## Your task
Give the data below again exactly as written, but without the pictures.

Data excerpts

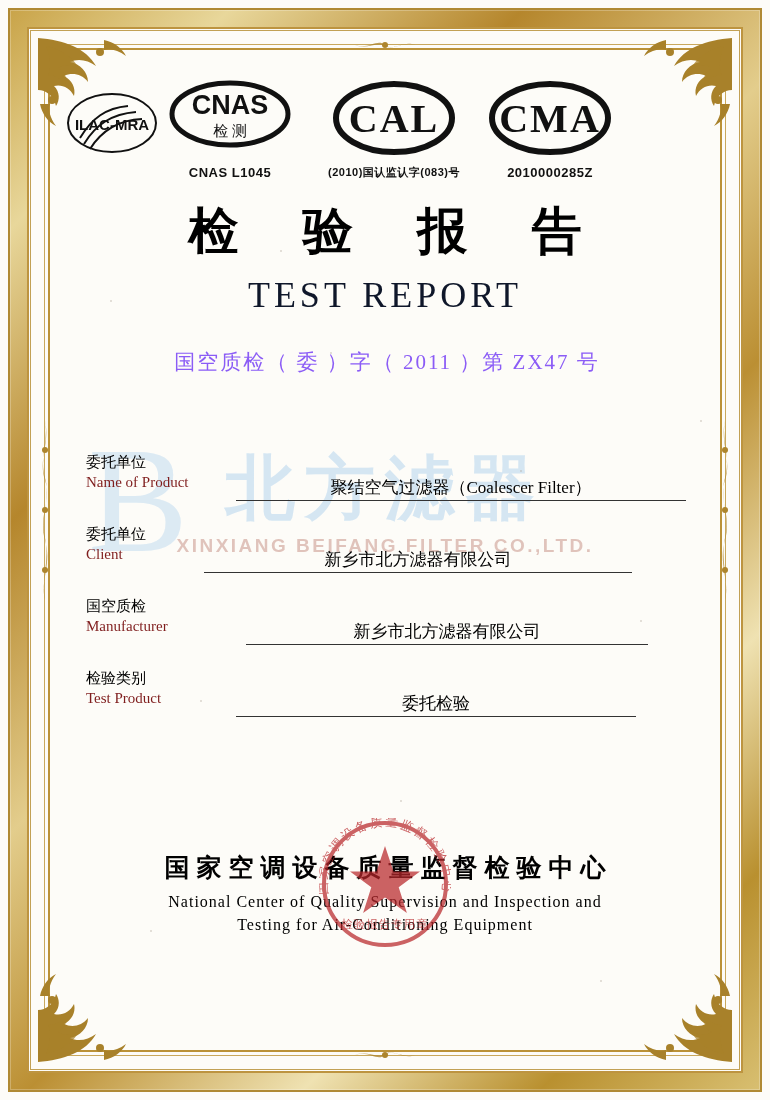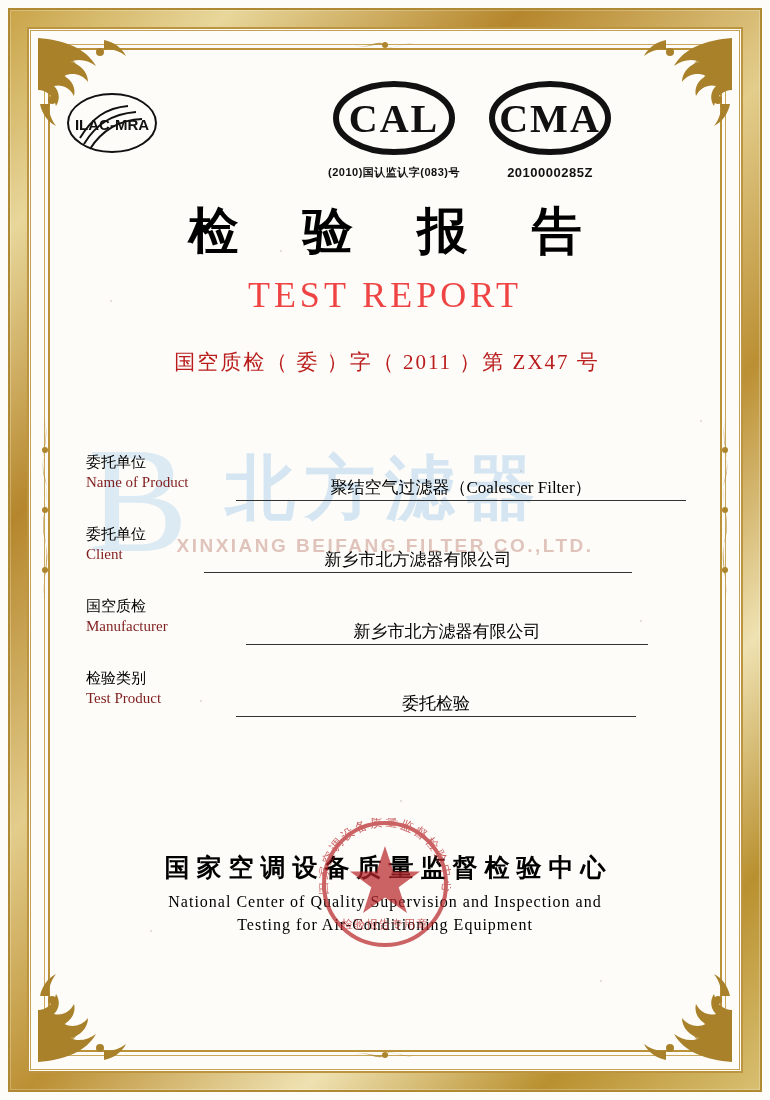--- a/index.html
+++ b/index.html
@@ -374,6 +374,14 @@
         <div class="logo-cap small" style="visibility:hidden;height:0;margin:0;">ILAC-MRA</div>
       </div>
 
+      <div class="logo-item" id="logo-cnas">
+        <svg width="124" height="78" viewBox="0 0 124 78">
+          <ellipse cx="62" cy="34" rx="58" ry="31" fill="none" stroke="#111" stroke-width="5"></ellipse>
+          <text x="62" y="34" font-family="Liberation Sans, sans-serif" font-size="27" font-weight="bold" fill="#111" text-anchor="middle">CNAS</text>
+          <text x="62" y="56" font-family="Liberation Serif, serif" font-size="15" fill="#111" text-anchor="middle">检 测</text>
+        </svg>
+        <div class="logo-cap">CNAS L1045</div>
+      </div>
 
       <div class="logo-item" id="logo-cal">
         <svg width="124" height="78" viewBox="0 0 124 78">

## Answer box
--- a/index.html
+++ b/index.html
@@ -374,6 +374,14 @@
         <div class="logo-cap small" style="visibility:hidden;height:0;margin:0;">ILAC-MRA</div>
       </div>
 
+      <div class="logo-item" id="logo-cnas">
+        <svg width="124" height="78" viewBox="0 0 124 78">
+          <ellipse cx="62" cy="34" rx="58" ry="31" fill="none" stroke="#111" stroke-width="5"></ellipse>
+          <text x="62" y="34" font-family="Liberation Sans, sans-serif" font-size="27" font-weight="bold" fill="#111" text-anchor="middle">CNAS</text>
+          <text x="62" y="56" font-family="Liberation Serif, serif" font-size="15" fill="#111" text-anchor="middle">检 测</text>
+        </svg>
+        <div class="logo-cap">CNAS L1045</div>
+      </div>
 
       <div class="logo-item" id="logo-cal">
         <svg width="124" height="78" viewBox="0 0 124 78">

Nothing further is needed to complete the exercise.